- TRY IT
Which lines in the items below contain the string "range"? Report each one copied in full, and treat uppercase and lowercase as different.

- DATA PROVIDED
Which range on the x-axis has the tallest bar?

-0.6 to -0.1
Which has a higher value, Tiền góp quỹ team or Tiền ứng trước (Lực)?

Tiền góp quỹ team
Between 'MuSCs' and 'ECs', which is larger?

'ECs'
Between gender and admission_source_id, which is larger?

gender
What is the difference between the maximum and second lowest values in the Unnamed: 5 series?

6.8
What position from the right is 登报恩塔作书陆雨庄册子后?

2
==
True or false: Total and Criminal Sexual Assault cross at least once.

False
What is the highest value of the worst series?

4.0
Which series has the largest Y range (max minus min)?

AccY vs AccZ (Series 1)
* * *
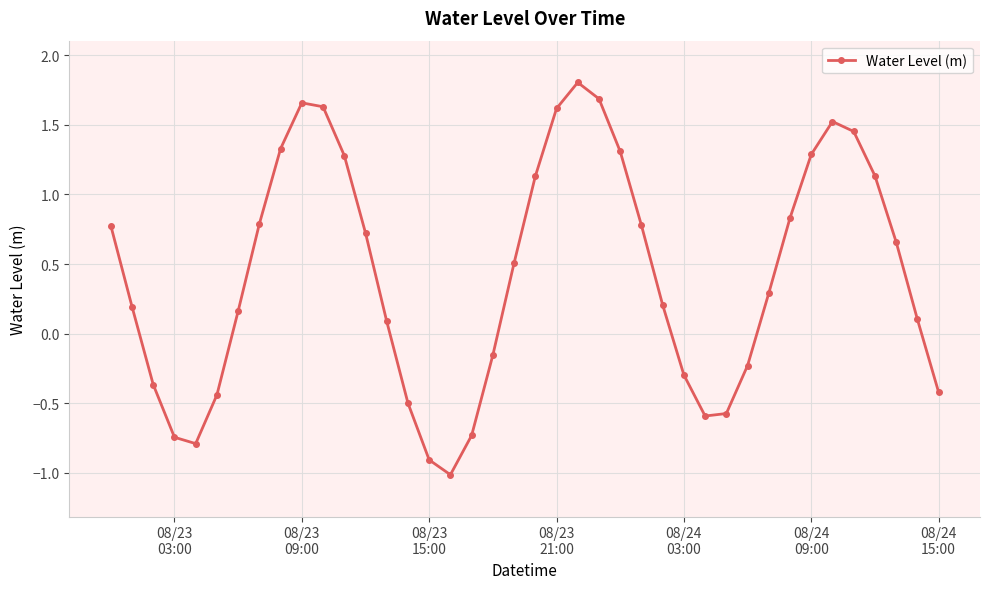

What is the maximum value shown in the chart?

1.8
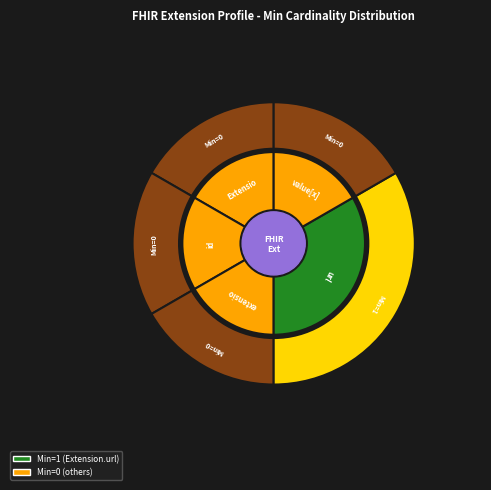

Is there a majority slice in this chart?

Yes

- COMPLETED TASK
Which range on the x-axis has the tallest bar?
Which series has the largest Y range (max minus min)?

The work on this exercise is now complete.